Lo studio su “Nature” ribalta il termometro del progresso: miliardi senza diritti essenziali, mentre i Paesi ricchi spingono il pianeta oltre i limiti. Ora servono metriche “rigenerative e distributive”.
Nel ventunesimo secolo la ricchezza è esplosa, ma l’equilibrio sociale e ambientale si è incrinato. La nuova analisi della Doughnut Economics aggiorna a 35 indicatori il cruscotto che tiene insieme privazioni sociali e overshoot ecologico, misurando l’andamento dal 2000 al 2022. Il verdetto è netto: il Pil mondiale è più che raddoppiato, ma i diritti e i servizi essenziali avanzano troppo lentamente, mentre la pressione sugli ecosistemi accelera.

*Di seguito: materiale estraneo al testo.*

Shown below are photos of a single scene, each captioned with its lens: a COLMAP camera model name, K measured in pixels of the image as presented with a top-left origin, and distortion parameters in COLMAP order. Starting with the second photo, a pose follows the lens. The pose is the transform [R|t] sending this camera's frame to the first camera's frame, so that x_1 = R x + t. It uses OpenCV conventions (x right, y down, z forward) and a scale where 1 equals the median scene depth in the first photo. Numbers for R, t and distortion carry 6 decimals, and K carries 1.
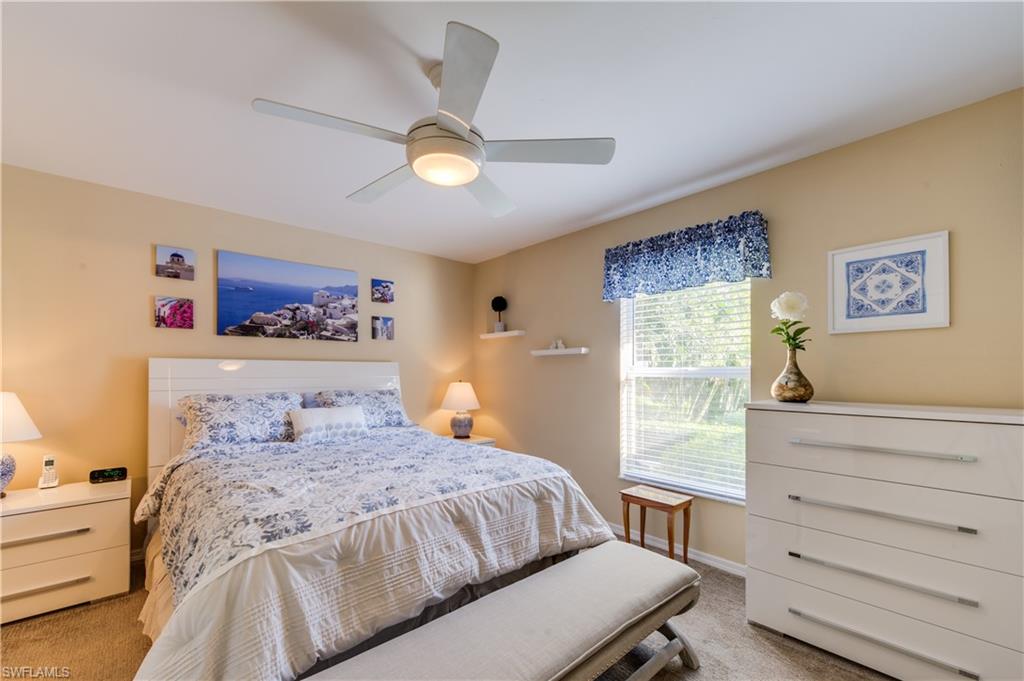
lens RADIAL K [[408.2, 0, 495.7], [0, 408.2, 369.3], [0, 0, 1]] dist [0.003847, -0.000065]
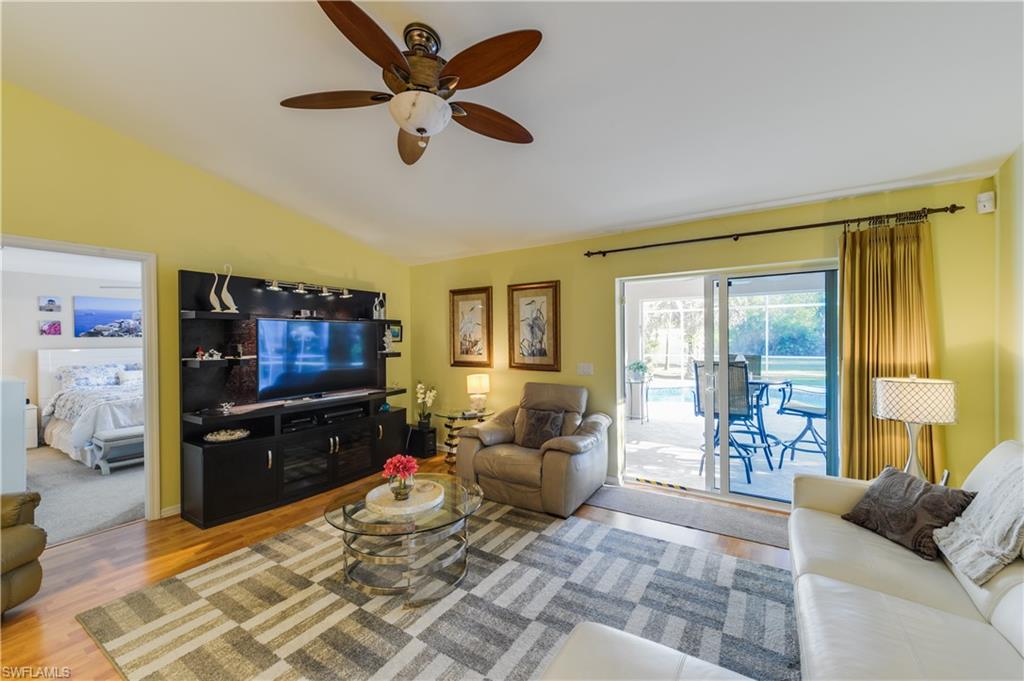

Un pianeta fuori asse, nonostante l’economia corra
I dati mostrano una sproporzione evidente: il 20% dei Paesi più ricchi (con il 15% della popolazione) genera oltre il 40% dei danni ambientali; il 40% più povero concentra oltre il 60% delle privazioni essenziali. Circa il 42% della popolazione mondiale resta priva di beni e servizi di base. Per sanare il divario sociale occorre quintuplicare il ritmo d’azione entro il 2030; sul fronte ambientale serve almeno raddoppiare la velocità di rientro nei limiti di sicurezza.
Perché “oltre il Pil” non è uno slogan
“Oltre il Pil” significa completare il Prodotto interno lordo con indicatori che misurino benessere umano e stabilità degli ecosistemi. Non si tratta di sostituire un numero, ma di cambiare il cruscotto con cui governi e imprese valutano le politiche. È qui che si gioca la credibilità delle strategie su clima, salute, lavoro e innovazione.
I limiti del pianeta non aspettano
Le evidenze sui confini planetari indicano diversi limiti già superati: clima, biosfera, nutrienti, acqua verde, sostanze pericolose e uso del suolo. L’acidificazione degli oceani sta entrando in una zona di rischio per barriere coralline e catene alimentari marine. Più tardi interveniamo, più i costi aumentano e l’efficacia delle correzioni diminuisce.
Cosa significa per le politiche economiche
Il punto non è “decrescere”, ma orientare la crescita. Servono tre priorità:
- Rigenerare i capitali naturali (suolo, acqua, biodiversità) con regole su nutrienti, chimica pericolosa e deforestazione.
- Distribuire valore e sicurezza sociale: sanità di base, istruzione, reti contro la povertà energetica e alimentare.
- Misurare il progresso con indicatori integrati (privazioni + overshoot) che affianchino il Pil nei documenti di finanza pubblica e nei bilanci aziendali.
“Il mondo è sbilanciato: serve un’economia progettata per garantire benessere umano e salute del pianeta”, osserva uno degli autori dello studio, Andrew Fanning. “L’ossessione per una crescita infinita del Pil, soprattutto nei Paesi ricchi, ci allontana da un futuro prospero: il segno del progresso sarà un’economia rigenerativa e distributiva”, aggiunge un altro autore, Kate Raworth.
Dove accelerare subito (e come misurarlo)
Energia e industria. Elettrificare consumi e produzioni con rinnovabili e reti digitali, segnali di prezzo su carbonio e inquinanti, indicatori di intensità materiale ed energetica nei conti aziendali.
Finanza pubblica. Introdurre budget verdi e sociali: investimenti obbligatori in sanità di base, acqua e servizi igienici, dove i progressi sono più rapidi quando le politiche sono mirate.
Governo dei dati. Integrare nei documenti programmatici nazionali cruscotti “safe & just” già sperimentati a livello locale, adattandoli al contesto italiano ed europeo.